The management of PCR depends upon the stage at which the PCR occurred and also upon the extent of posterior capsule (PC) opening. PCR in the initial stages of surgery entails the management of entire nucleus/nuclear fragments along with the vitreous and PC opening management, whereas in the later stages, it involves managing the cortical matter and the vitreous prolapse (▶Fig. 24.1). Often with big PC opening, nucleus drop also may occur that involves the management from a vitreoretinal surgeon.

24.3 Vitrectomy and Its Importance

Disruption of the anterior vitreoretinal barrier can enhance the rate of postoperative complications like endophthalmitis, retinal detachment, and cystoid macular edema (CME). ^{4 , 5} Along with this, complete removal of the vitreous from the AC is equally essential as it can lead to traction and also it can be detrimental to the corneal endothelium along with the rise of IOP. Staining of the transparent vitreous can help a lot in optimizing the visual outcomes as the stained vitreous strands can be easily visualized and managed by the surgeon. ^{6 , 7 , 8}

Triamcinolone staining (▶Fig. 24.2) is the most common method employed for enhancing the visualization of the prolapsed vitreous. ^{9 , 10} Triamcinolone acetonide aids in the visualization of transparent ocular structures by attachment to the collagen matrix of vitreous. ^{11 , 12} Before starting anterior vitrectomy, triamcinolone acetonide can be instilled into the AC. This enhances the visibility of vitreous and ensures adequate vitreous cutting with the vitrector along with appropriate judgment of the endpoint of vitrectomy.
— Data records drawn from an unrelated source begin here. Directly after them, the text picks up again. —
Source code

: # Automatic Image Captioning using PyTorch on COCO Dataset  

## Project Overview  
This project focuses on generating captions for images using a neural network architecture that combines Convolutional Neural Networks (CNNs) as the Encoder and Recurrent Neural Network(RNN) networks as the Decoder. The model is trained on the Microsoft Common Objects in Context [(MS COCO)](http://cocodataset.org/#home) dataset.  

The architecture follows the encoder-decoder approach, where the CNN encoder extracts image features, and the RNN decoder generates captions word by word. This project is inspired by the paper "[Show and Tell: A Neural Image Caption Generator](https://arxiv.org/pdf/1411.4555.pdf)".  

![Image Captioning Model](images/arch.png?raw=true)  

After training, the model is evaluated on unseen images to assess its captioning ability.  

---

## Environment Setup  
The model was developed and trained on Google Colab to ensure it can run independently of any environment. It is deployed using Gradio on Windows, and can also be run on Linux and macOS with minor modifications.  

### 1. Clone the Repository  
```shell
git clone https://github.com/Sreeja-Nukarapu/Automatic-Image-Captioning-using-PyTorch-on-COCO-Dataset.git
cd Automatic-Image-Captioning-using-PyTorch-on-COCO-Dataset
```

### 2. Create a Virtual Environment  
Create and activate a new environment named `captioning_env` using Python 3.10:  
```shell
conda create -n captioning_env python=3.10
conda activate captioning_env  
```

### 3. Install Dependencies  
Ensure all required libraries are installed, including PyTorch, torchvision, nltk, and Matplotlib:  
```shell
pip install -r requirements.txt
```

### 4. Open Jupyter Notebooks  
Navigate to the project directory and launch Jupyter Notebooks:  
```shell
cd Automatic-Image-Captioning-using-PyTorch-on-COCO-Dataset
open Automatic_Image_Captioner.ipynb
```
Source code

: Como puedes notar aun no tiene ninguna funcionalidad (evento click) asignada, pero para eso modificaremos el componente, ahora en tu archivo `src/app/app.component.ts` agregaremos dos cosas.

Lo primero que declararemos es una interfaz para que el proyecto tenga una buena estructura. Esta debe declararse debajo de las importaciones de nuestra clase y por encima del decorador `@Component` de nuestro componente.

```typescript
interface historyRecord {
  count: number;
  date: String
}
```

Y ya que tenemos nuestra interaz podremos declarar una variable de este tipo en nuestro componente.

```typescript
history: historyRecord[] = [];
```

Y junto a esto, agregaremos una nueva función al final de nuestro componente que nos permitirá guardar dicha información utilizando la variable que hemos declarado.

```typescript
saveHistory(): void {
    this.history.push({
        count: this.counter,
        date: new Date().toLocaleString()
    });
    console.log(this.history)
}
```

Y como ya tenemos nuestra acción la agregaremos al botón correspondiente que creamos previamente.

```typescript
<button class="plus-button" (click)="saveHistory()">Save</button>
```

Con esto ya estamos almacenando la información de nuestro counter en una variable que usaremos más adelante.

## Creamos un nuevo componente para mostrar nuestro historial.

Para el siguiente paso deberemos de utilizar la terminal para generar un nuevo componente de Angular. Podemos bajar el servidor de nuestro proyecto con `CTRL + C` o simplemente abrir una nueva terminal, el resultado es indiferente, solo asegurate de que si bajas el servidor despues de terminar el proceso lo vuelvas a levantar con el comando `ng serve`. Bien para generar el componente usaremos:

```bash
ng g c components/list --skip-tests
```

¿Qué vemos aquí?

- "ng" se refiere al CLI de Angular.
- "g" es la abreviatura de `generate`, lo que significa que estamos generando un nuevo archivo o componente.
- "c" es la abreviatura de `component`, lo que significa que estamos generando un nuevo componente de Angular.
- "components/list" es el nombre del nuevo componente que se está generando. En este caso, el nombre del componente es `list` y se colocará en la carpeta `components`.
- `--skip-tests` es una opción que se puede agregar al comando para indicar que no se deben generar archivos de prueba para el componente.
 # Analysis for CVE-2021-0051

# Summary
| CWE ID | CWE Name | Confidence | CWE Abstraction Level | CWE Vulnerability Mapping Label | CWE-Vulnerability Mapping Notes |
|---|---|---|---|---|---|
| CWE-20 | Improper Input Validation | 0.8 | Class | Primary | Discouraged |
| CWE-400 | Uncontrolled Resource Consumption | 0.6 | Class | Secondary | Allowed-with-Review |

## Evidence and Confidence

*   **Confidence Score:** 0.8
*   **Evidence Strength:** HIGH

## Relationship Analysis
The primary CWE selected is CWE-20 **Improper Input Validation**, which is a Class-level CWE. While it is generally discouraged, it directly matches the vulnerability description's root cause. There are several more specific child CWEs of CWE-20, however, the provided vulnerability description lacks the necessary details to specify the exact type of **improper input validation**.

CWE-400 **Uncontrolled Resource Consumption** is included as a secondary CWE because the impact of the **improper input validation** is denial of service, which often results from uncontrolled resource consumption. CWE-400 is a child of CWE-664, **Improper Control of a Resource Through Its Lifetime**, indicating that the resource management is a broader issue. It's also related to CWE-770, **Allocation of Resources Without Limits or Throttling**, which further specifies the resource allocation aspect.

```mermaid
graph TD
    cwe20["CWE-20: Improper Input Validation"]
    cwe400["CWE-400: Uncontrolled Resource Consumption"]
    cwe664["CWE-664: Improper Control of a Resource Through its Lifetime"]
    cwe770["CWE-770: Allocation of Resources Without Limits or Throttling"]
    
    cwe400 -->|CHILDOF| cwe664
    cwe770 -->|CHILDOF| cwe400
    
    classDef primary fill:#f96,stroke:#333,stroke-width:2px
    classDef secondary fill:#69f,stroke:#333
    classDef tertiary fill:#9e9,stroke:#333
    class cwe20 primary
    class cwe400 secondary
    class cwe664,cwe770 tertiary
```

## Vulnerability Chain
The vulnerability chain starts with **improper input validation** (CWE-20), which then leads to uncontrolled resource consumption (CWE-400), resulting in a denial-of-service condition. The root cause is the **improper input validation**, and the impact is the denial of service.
Introduction of infusion into the eye is essential (▶Fig. 24.3 and ▶Fig. 24.4) before performing vitrectomy. The basic principle of vitreous cutting should be adopted: “Cutting should be more than suction.” In other words, the vitrectomy cutter rate should be set higher, whereas the suction should be at moderate levels as if we do not follow this rule and have a suction rate more than the cutting rate, a lot of vitreous gets aspirated even before the vitreous strands have been completely cut. This can lead to vitreous traction and all its sequential complications.

24.4 Posterior Assisted Levitation

Packard and Kinnear described the technique of levitating the sinking nucleus with a spatula ¹³ that was later named as posterior assisted levitation (PAL) by Kelman. ^{14 , 15} Chang et al ¹⁶ described Viscoat-assisted PAL where a Viscoat-filled cannula is introduced through the pars plana site and the Viscoat is injected beneath the nucleus so that it helps to cushion the nuclear fragments that are then lifted with the cannula of the Viscoat-filled syringe into the AC.

Following a PCR, the corneal tunnel incision is sutured, as it is essential to secure the wound. The sclerotomy incision for PAL can be made with a microvitreoretinal (MVR) blade or with a trocar at a distance of 3 to 3.5 mm away from the limbus in the region of pars plana. Trocars have an advantage of creating a self-sealing incision without the need of conjunctival peritomy.

A rod is passed through the trocar and the nuclear fragments are manipulated and are lifted with the rod into the AC (▶Fig. 24.5a, b). While doing PAL, another rod can also be passed from the side port incision so as to support the fragments when they are present in the AC and prevent them from falling back into the vitreous cavity (▶Fig. 24.5c, d). Once the fragments are in the AC, they are made to rest on the anterior surface of the iris tissue.